**Stored data entries**
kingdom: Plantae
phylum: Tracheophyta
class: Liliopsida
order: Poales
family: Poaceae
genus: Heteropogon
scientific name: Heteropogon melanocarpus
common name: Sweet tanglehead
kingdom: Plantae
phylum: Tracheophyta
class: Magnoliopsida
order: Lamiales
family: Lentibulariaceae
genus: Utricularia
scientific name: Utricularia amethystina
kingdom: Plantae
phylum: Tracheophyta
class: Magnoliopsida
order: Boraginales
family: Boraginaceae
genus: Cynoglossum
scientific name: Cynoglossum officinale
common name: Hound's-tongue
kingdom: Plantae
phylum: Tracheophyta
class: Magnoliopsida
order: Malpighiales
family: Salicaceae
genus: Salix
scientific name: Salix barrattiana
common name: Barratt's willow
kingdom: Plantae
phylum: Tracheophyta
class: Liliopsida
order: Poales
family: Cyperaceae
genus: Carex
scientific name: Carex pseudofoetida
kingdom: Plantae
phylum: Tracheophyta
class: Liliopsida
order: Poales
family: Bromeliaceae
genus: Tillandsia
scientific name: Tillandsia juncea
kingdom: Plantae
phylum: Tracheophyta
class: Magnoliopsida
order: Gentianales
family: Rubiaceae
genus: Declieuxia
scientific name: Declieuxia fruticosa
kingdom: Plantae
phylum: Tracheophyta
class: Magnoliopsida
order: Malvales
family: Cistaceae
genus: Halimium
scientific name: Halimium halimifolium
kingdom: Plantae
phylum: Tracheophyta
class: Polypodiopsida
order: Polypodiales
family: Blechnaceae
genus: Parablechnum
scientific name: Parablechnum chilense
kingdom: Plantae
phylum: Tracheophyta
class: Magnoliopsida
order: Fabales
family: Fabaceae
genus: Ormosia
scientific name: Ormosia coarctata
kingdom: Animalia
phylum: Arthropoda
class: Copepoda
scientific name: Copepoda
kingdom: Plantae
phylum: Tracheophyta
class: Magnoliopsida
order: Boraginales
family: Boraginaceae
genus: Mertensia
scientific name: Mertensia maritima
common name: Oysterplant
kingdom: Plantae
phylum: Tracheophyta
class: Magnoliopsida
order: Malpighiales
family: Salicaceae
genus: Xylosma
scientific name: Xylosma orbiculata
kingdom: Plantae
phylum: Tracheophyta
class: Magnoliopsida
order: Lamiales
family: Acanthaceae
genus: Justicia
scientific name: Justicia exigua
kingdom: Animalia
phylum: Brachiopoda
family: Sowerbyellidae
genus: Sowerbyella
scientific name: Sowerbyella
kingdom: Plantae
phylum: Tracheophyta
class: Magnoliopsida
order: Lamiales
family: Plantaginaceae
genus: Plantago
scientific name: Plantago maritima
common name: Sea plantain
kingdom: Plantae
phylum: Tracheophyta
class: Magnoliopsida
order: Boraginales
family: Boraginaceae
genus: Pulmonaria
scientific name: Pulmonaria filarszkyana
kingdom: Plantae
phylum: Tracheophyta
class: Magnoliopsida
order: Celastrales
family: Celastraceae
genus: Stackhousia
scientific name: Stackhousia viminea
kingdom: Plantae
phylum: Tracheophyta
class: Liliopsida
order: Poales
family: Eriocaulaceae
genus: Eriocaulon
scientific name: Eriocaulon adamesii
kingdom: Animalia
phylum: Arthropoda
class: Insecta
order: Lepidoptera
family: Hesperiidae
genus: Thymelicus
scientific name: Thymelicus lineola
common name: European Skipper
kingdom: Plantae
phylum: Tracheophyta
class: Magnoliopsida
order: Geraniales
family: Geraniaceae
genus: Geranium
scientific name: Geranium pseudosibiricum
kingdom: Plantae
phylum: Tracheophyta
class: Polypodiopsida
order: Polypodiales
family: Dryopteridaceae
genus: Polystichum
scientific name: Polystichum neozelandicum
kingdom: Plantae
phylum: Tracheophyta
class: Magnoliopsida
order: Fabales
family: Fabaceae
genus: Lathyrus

**YOUR INSTRUCTIONS**
Copy these lines again, substituting "vernacular name" for "common name" everywhere it occurs and keeping everything else the same.

**RESULT OF THE TASK**
kingdom: Plantae
phylum: Tracheophyta
class: Liliopsida
order: Poales
family: Poaceae
genus: Heteropogon
scientific name: Heteropogon melanocarpus
vernacular name: Sweet tanglehead
kingdom: Plantae
phylum: Tracheophyta
class: Magnoliopsida
order: Lamiales
family: Lentibulariaceae
genus: Utricularia
scientific name: Utricularia amethystina
kingdom: Plantae
phylum: Tracheophyta
class: Magnoliopsida
order: Boraginales
family: Boraginaceae
genus: Cynoglossum
scientific name: Cynoglossum officinale
vernacular name: Hound's-tongue
kingdom: Plantae
phylum: Tracheophyta
class: Magnoliopsida
order: Malpighiales
family: Salicaceae
genus: Salix
scientific name: Salix barrattiana
vernacular name: Barratt's willow
kingdom: Plantae
phylum: Tracheophyta
class: Liliopsida
order: Poales
family: Cyperaceae
genus: Carex
scientific name: Carex pseudofoetida
kingdom: Plantae
phylum: Tracheophyta
class: Liliopsida
order: Poales
family: Bromeliaceae
genus: Tillandsia
scientific name: Tillandsia juncea
kingdom: Plantae
phylum: Tracheophyta
class: Magnoliopsida
order: Gentianales
family: Rubiaceae
genus: Declieuxia
scientific name: Declieuxia fruticosa
kingdom: Plantae
phylum: Tracheophyta
class: Magnoliopsida
order: Malvales
family: Cistaceae
genus: Halimium
scientific name: Halimium halimifolium
kingdom: Plantae
phylum: Tracheophyta
class: Polypodiopsida
order: Polypodiales
family: Blechnaceae
genus: Parablechnum
scientific name: Parablechnum chilense
kingdom: Plantae
phylum: Tracheophyta
class: Magnoliopsida
order: Fabales
family: Fabaceae
genus: Ormosia
scientific name: Ormosia coarctata
kingdom: Animalia
phylum: Arthropoda
class: Copepoda
scientific name: Copepoda
kingdom: Plantae
phylum: Tracheophyta
class: Magnoliopsida
order: Boraginales
family: Boraginaceae
genus: Mertensia
scientific name: Mertensia maritima
vernacular name: Oysterplant
kingdom: Plantae
phylum: Tracheophyta
class: Magnoliopsida
order: Malpighiales
family: Salicaceae
genus: Xylosma
scientific name: Xylosma orbiculata
kingdom: Plantae
phylum: Tracheophyta
class: Magnoliopsida
order: Lamiales
family: Acanthaceae
genus: Justicia
scientific name: Justicia exigua
kingdom: Animalia
phylum: Brachiopoda
family: Sowerbyellidae
genus: Sowerbyella
scientific name: Sowerbyella
kingdom: Plantae
phylum: Tracheophyta
class: Magnoliopsida
order: Lamiales
family: Plantaginaceae
genus: Plantago
scientific name: Plantago maritima
vernacular name: Sea plantain
kingdom: Plantae
phylum: Tracheophyta
class: Magnoliopsida
order: Boraginales
family: Boraginaceae
genus: Pulmonaria
scientific name: Pulmonaria filarszkyana
kingdom: Plantae
phylum: Tracheophyta
class: Magnoliopsida
order: Celastrales
family: Celastraceae
genus: Stackhousia
scientific name: Stackhousia viminea
kingdom: Plantae
phylum: Tracheophyta
class: Liliopsida
order: Poales
family: Eriocaulaceae
genus: Eriocaulon
scientific name: Eriocaulon adamesii
kingdom: Animalia
phylum: Arthropoda
class: Insecta
order: Lepidoptera
family: Hesperiidae
genus: Thymelicus
scientific name: Thymelicus lineola
vernacular name: European Skipper
kingdom: Plantae
phylum: Tracheophyta
class: Magnoliopsida
order: Geraniales
family: Geraniaceae
genus: Geranium
scientific name: Geranium pseudosibiricum
kingdom: Plantae
phylum: Tracheophyta
class: Polypodiopsida
order: Polypodiales
family: Dryopteridaceae
genus: Polystichum
scientific name: Polystichum neozelandicum
kingdom: Plantae
phylum: Tracheophyta
class: Magnoliopsida
order: Fabales
family: Fabaceae
genus: Lathyrus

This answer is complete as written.